As the decision notes, the language at the beginning of the statute casts a wide net: a county need only opt to offer the reduced sentence for successful completion of a probation period that includes “alcohol and other drug treatment.” It doesn’t specify either a mode of treatment or a legal regimen for supplying or supervising that treatment. The state argues that the history of this provision shows it is intended to apply only to probationers in a formal “treatment court” or “probation treatment program.” (¶9). (Those who’ve been in the biz for a while may recall that the reduced-sentence-for-treatment law began life as a pilot program in 2006 in Winnebago County only, which county did (and still does) have a structured program.) The legislative history argument is thin on its own terms, but as the court of appeals observes, we don’t get to legislative history unless the statutory language is ambiguous, and here, it’s plain: all that’s required is a probation term including alcohol and other drug treatment. (¶¶12-13). And that’s just what the trial court imposed:

We cannot conclude that Overvig’s period of probation lacked “alcohol and other drug treatment.” The circuit court acknowledged Overvig’s previous treatment and recognized that Overvig’s current treatment involved attending AA meetings. The court instructed Overvig to “continue [his] treatment.” It also ordered Overvig to comply with any evaluations and treatment required by his probation agent—a person likely better situated to evaluate and address Overvig’s continuing rehabilitative needs. Finally, the court ordered that Overvig maintain absolute sobriety and that he not enter any establishment where the primary purpose is the sale of alcohol. Collectively, these orders and instructions provided Overvig with restraints, techniques and methods to facilitate his continued rehabilitation. The court therefore created a period of probation that included, as the legislature opted to broadly state, “alcohol and other drug treatment.”

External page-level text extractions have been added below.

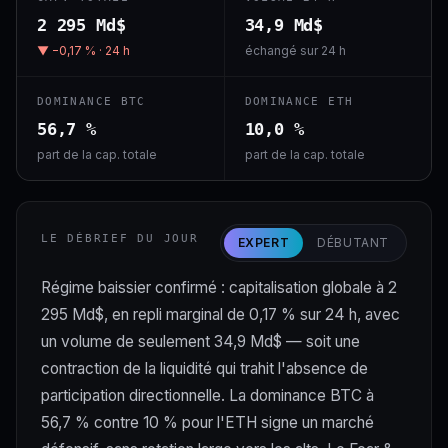
2 295 Md$
34,9 Md$
▼ −0,17 % · 24 h
échangé sur 24 h
DOMINANCE BTC
DOMINANCE ETH
56,7 %
10,0 %
part de la cap. totale
part de la cap. totale
LE DÉBRIEF DU JOUR
EXPERT
DÉBUTANT
Régime baissier confirmé : capitalisation globale à 2
295 Md$, en repli marginal de 0,17 % sur 24 h, avec
un volume de seulement 34,9 Md$ — soit une
contraction de la liquidité qui trahit l'absence de
participation directionnelle. La dominance BTC à
56,7 % contre 10 % pour l'ETH signe un marché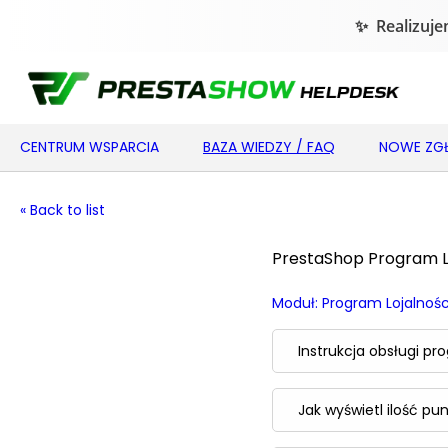
CENTRUM WSPARCIA
BAZA WIEDZY / FAQ
NOWE ZGŁ
« Back to list
PrestaShop Program L
Moduł: Program Lojalnoś
Instrukcja obsługi p
Jak wyświetl ilość p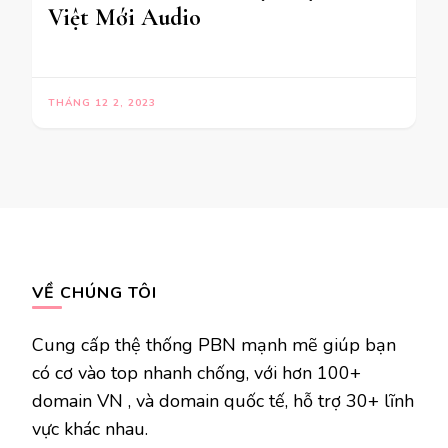
Việt Mới Audio
THÁNG 12 2, 2023
VỀ CHÚNG TÔI
Cung cấp thệ thống PBN mạnh mẽ giúp bạn
có cơ vào top nhanh chống, với hơn 100+
domain VN , và domain quốc tế, hỗ trợ 30+ lĩnh
vực khác nhau.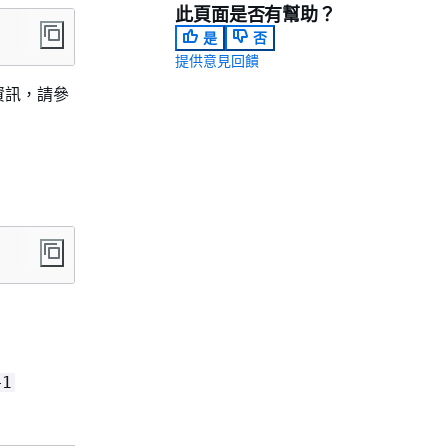
此頁面是否有幫助？
是
否
提供意見回饋
資訊，請參
+1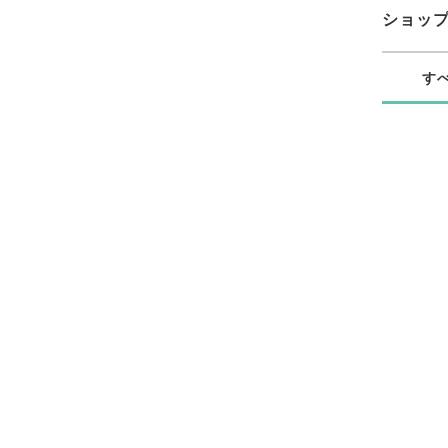
ショッ
す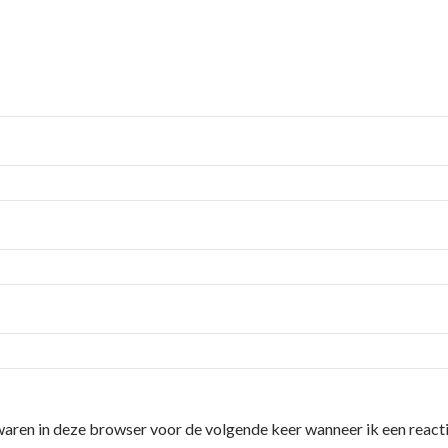
waren in deze browser voor de volgende keer wanneer ik een reacti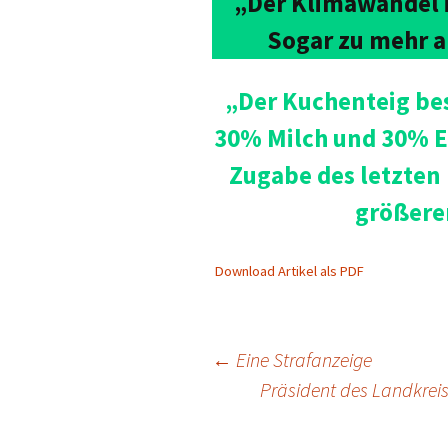
„Der Klimawandel 
Sogar zu mehr 
„Der Kuchenteig be
30% Milch und 30% Ei
Zugabe des letzten 
größere
Download Artikel als PDF
Beitragsnavigation
←
Eine Strafanzeige
Präsident des Landkrei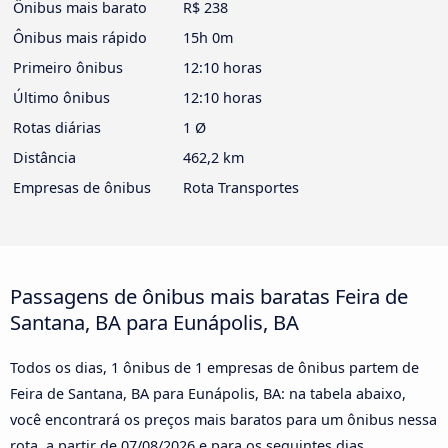
Ônibus mais barato
R$ 238
Ônibus mais rápido
15h 0m
Primeiro ônibus
12:10 horas
Último ônibus
12:10 horas
Rotas diárias
1 Ø
Distância
462,2 km
Empresas de ônibus
Rota Transportes
Passagens de ônibus mais baratas Feira de
Santana, BA para Eunápolis, BA
Todos os dias, 1 ônibus de 1 empresas de ônibus partem de
Feira de Santana, BA para Eunápolis, BA: na tabela abaixo,
você encontrará os preços mais baratos para um ônibus nessa
rota, a partir de
07/08/2026
e para os seguintes dias.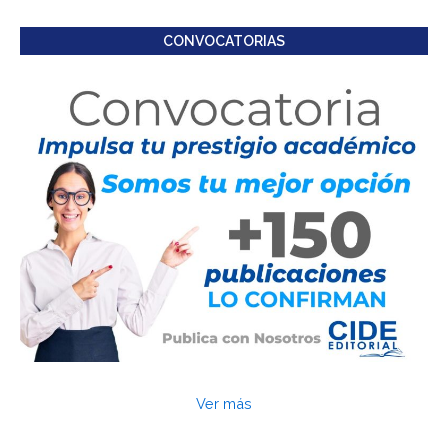
CONVOCATORIAS
Ver más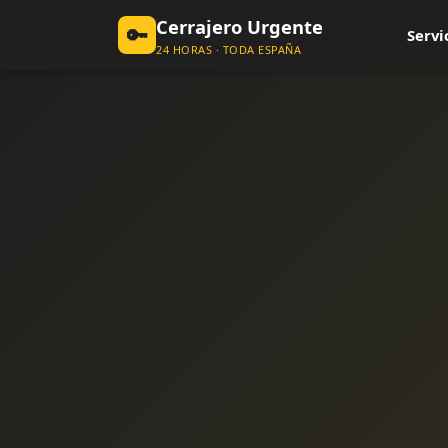
Cerrajero Urgente
🔑
Servi
24 HORAS · TODA ESPAÑA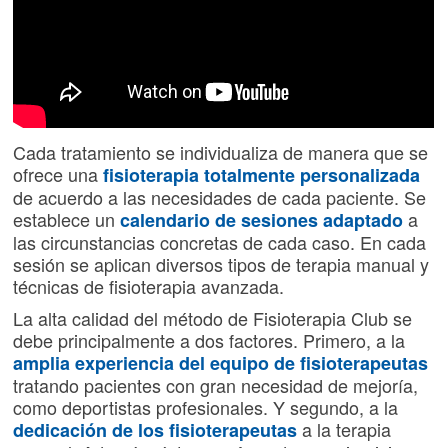
Cada tratamiento se individualiza de manera que se
ofrece una
fisioterapia totalmente personalizada
de acuerdo a las necesidades de cada paciente. Se
establece un
a
calendario de sesiones adaptado
las circunstancias concretas de cada caso. En cada
sesión se aplican diversos tipos de terapia manual y
técnicas de fisioterapia avanzada.
La alta calidad del método de Fisioterapia Club se
debe principalmente a dos factores. Primero, a la
amplia experiencia del equipo de fisioterapeutas
tratando pacientes con gran necesidad de mejoría,
como deportistas profesionales. Y segundo, a la
a la terapia
dedicación de los fisioterapeutas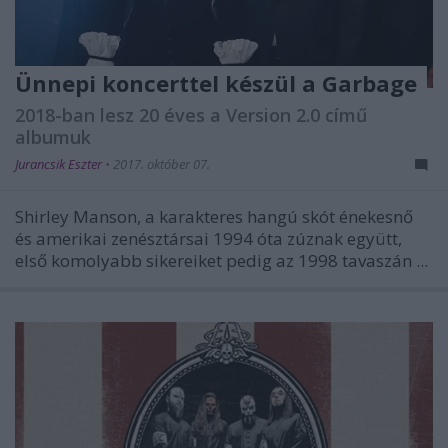
Ünnepi koncerttel készül a Garbage
2018-ban lesz 20 éves a Version 2.0 című
albumuk
Jurancsik Eszter
•
2017. október 07.
Shirley Manson, a karakteres hangú skót énekesnő
és amerikai zenésztársai 1994 óta zúznak együtt,
első komolyabb sikereiket pedig az 1998 tavaszán ...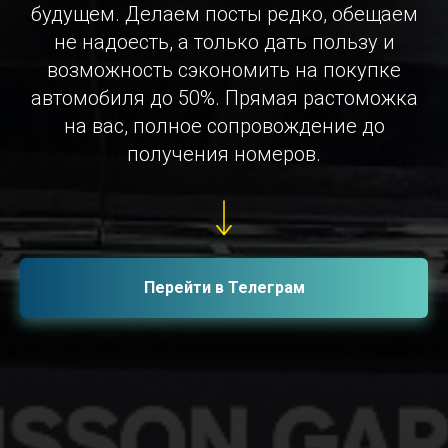
будущем. Делаем посты редко, обещаем
не надоесть, а только дать пользу и
возможность сэкономить на покупке
автомобиля до 50%. Прямая растоможка
на вас, полное сопровождение до
получения номеров.
Перейти в Телеграм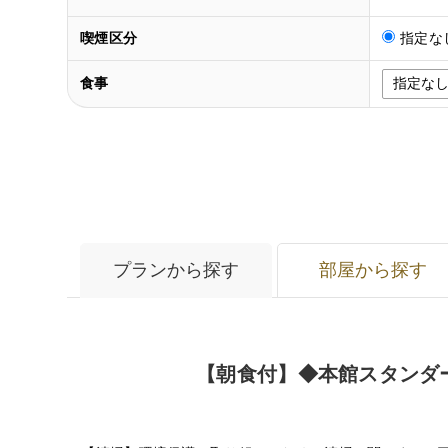
喫煙区分
指定な
食事
プランから探す
部屋から探す
【朝食付】◆本館スタンダ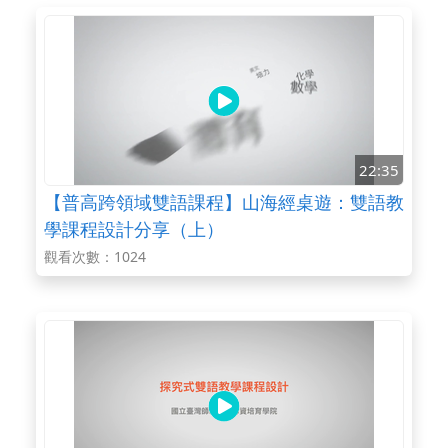
22:35
【普高跨領域雙語課程】山海經桌遊：雙語教
學課程設計分享（上）
觀看次數：1024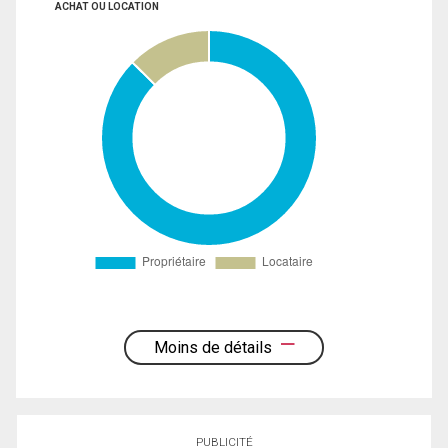
ACHAT OU LOCATION
Moins de détails
PUBLICITÉ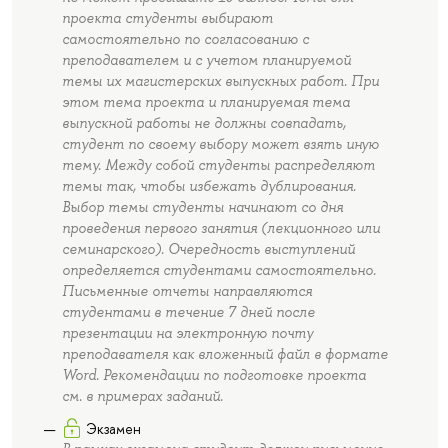
проекта студенты выбирают
самостоятельно по согласованию с
преподавателем и с учетом планируемой
темы их магистерских выпускных работ. При
этом тема проекта и планируемая тема
выпускной работы не должны совпадать,
студент по своему выбору может взять иную
тему. Между собой студенты распределяют
темы так, чтобы избежать дублирования.
Выбор темы студенты начинают со дня
проведения первого занятия (лекционного или
семинарского). Очередность выступлений
определяется студентами самостоятельно.
Письменные отчеты направляются
студентами в течение 7 дней после
презентации на электронную почту
преподавателя как вложенный файл в формате
Word. Рекомендации по подготовке проекта
см. в примерах заданий.
Экзамен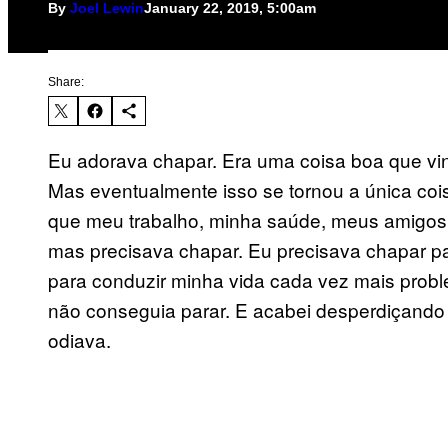
By
Joel Lewin
January 22, 2019, 5:00am
Share:
Eu adorava chapar. Era uma coisa boa que vi
Mas eventualmente isso se tornou a única co
que meu trabalho, minha saúde, meus amigos e
mas precisava chapar. Eu precisava chapar par
para conduzir minha vida cada vez mais probl
não conseguia parar. E acabei desperdiçando
odiava.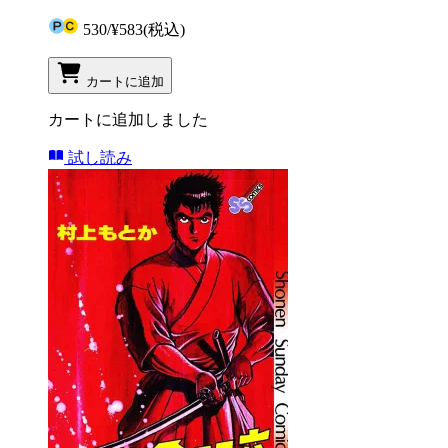
530
/
¥583
(税込)
カートに追加
カートに追加しました
試し読み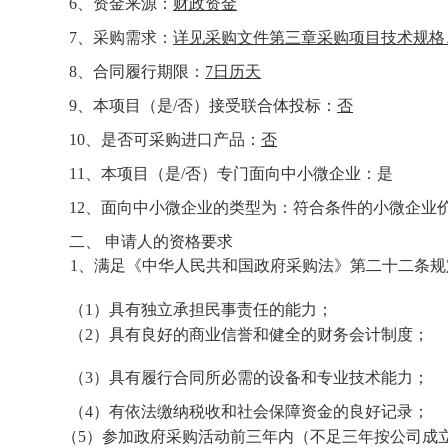
6、资金来源：
财政资金
7、采购需求：
详见采购文件第三章采购项目技术规格
8、合同履行期限：
7日历天
9、本项目（是/否）接受联合体投标：
否
10、是否可采购进口产品：
否
11、本项目（是/否）专门面向中小微企业：是
12、面向中小微企业的类型为：符合条件的小微企业价
二、
申请人的资格要求
1、满足《中华人民共和国政府采购法》第二十二条规
（
1）具有独立承担民事责任的能力；
（
2）具有良好的商业信誉和健全的财务会计制度；
（
3）具有履行合同所必需的设备和专业技术能力；
（
4）有依法缴纳税收和社会保障资金的良好记录；
（
5）参加政府采购活动前三年内（不足三年按公司成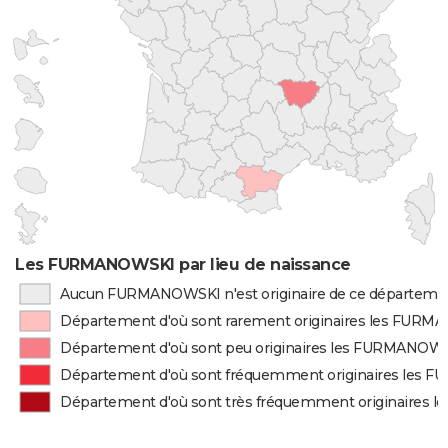
Les FURMANOWSKI par lieu de naissance
Aucun FURMANOWSKI n'est originaire de ce départeme
Département d'où sont rarement originaires les FUR
Département d'où sont peu originaires les FURMANOW
Département d'où sont fréquemment originaires les
Département d'où sont très fréquemment originaires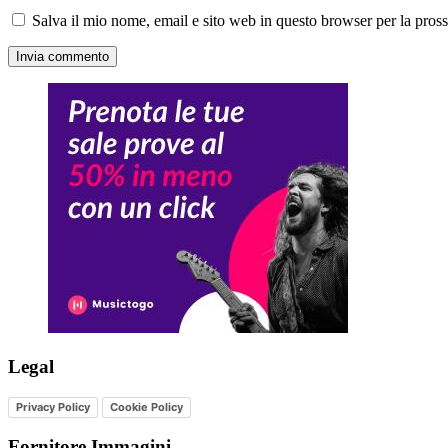
Salva il mio nome, email e sito web in questo browser per la pro
Legal
Privacy Policy
Cookie Policy
Fornitore Immagini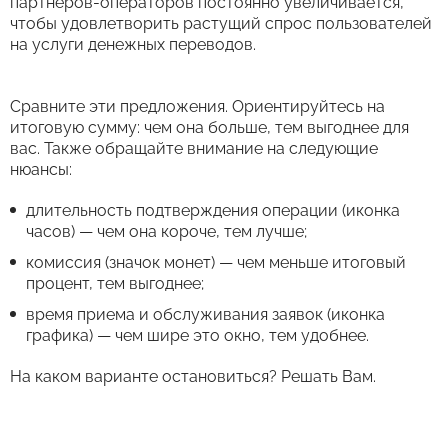
партнеров-операторов постоянно увеличивается,
чтобы удовлетворить растущий спрос пользователей
на услуги денежных переводов.
Сравните эти предложения. Ориентируйтесь на
итоговую сумму: чем она больше, тем выгоднее для
вас. Также обращайте внимание на следующие
нюансы:
длительность подтверждения операции (иконка
часов) — чем она короче, тем лучше;
комиссия (значок монет) — чем меньше итоговый
процент, тем выгоднее;
время приема и обслуживания заявок (иконка
графика) — чем шире это окно, тем удобнее.
На каком варианте остановиться? Решать Вам.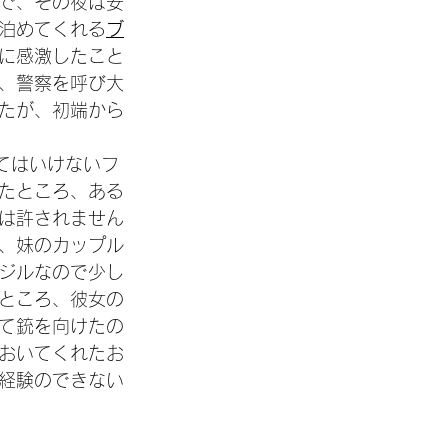
で、その夜は安
泊めてくれる
ブ
に感激したこと
、警察を呼び大
たが、初端から
なくてはいけないフ
たところ、ある
は許されません
、妹のカップル
ジルなので少し
ところ、彼女の
て銃を向けたの
おいてくれたお
経験のできない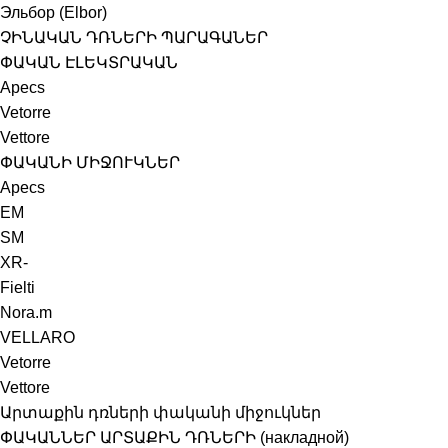
Эльбор (Elbor)
ՉԻՆԱԿԱՆ ԴՌՆԵՐԻ ՊԱՐԱԳԱՆԵՐ
ՓԱԿԱՆ ԷԼԵԿՏՐԱԿԱՆ
Apecs
Vetorre
Vettore
ՓԱԿԱՆԻ ՄԻՋՈՒԿՆԵՐ
Apecs
EM
SM
XR-
Fielti
Nora.m
VELLARO
Vetorre
Vettore
Արտաքին դռների փականի միջուկներ
ՓԱԿԱՆՆԵՐ ԱՐՏԱՔԻՆ ԴՌՆԵՐԻ (накладной)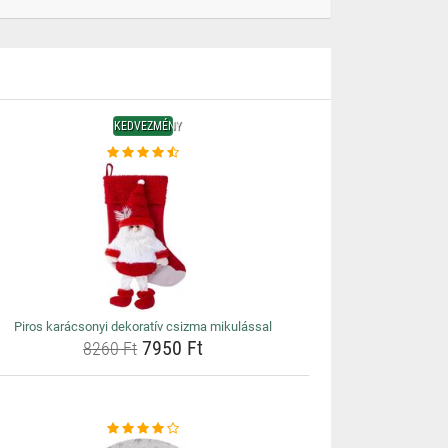
KEDVEZMÉNY
Piros karácsonyi dekoratív csizma mikulással
7950 Ft
8260 Ft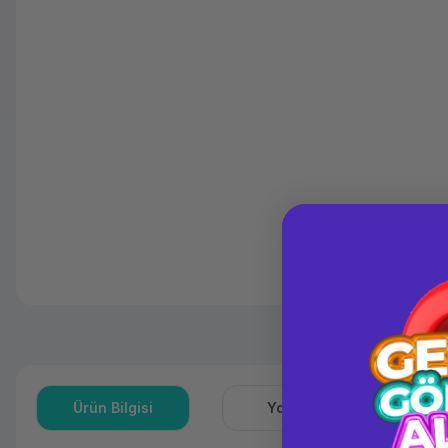
Ürün Bilgisi
Yorumlar
S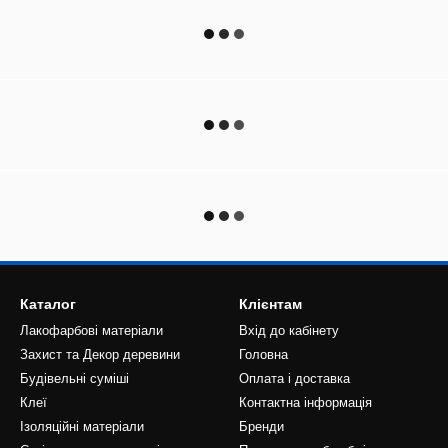
Каталог
Клієнтам
Лакофарбові матеріали
Вхід до кабінету
Захист та Декор деревини
Головна
Будівельні суміші
Оплата і доставка
Клеї
Контактна інформація
Ізоляційні матеріали
Бренди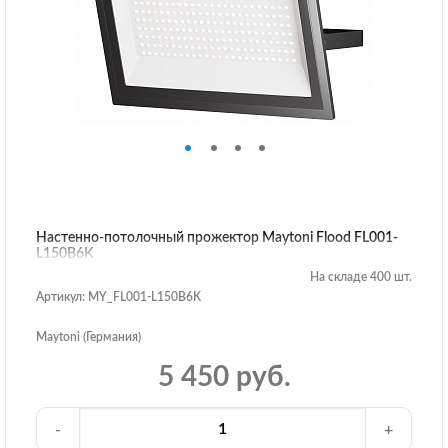
Настенно-потолочный прожектор Maytoni Flood FL001-
L150B6K
На складе 400 шт.
Артикул: MY_FL001-L150B6K
Maytoni (Германия)
5 450 руб.
-
+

Nor did the circuit court improperly exercise its discretion when it considered the fact that Overig had sought treatment on his own:

The State next argues that the circuit court improperly considered Overvig’s past treatment as a basis to apply WIS. STAT. § 346.65(2)(cm). Although the statute does not permit a court to rely solely on past treatment when applying subsec. (2)(cm)—because the period of probation itself must include “alcohol and other drug treatment”—we disagree that a court is wholly precluded from considering the fact of such treatment. A person’s treatment is not static—it changes over time. Overvig’s past treatment, and his success with that treatment, informed the court as to what treatment might be appropriate for Overvig in the future and his likely success. Because Overvig had successfully completed both intensive inpatient and outpatient treatment, the court could reasonably conclude that those treatments were not necessary or appropriate for Overvig while on probation. The court could also reasonably conclude that Overvig would receive appropriate alcohol treatment during his probation by attending AA meetings and completing the twelve-step program, completing an evaluation and complying with his probation agent’s treatment requirements, and abstaining from alcohol use.


{ 1 comment… add one }
  • Peter Heyne September 13, 2021, 10:54 am

    As the statutory language for OWI-4ths and treatment (346.65(2)(dm)) is identical to that for 3rd offenses (346.65(2)(cm)), it is reasonable that the same conclusion applies to 4th offenses as well–mandatory minimum can be 29 rather than 60 days, for “successful completion of a probation period that includes alcohol and other drug treatment.” Very helpful for counties that do not yet have a OWI treatment court.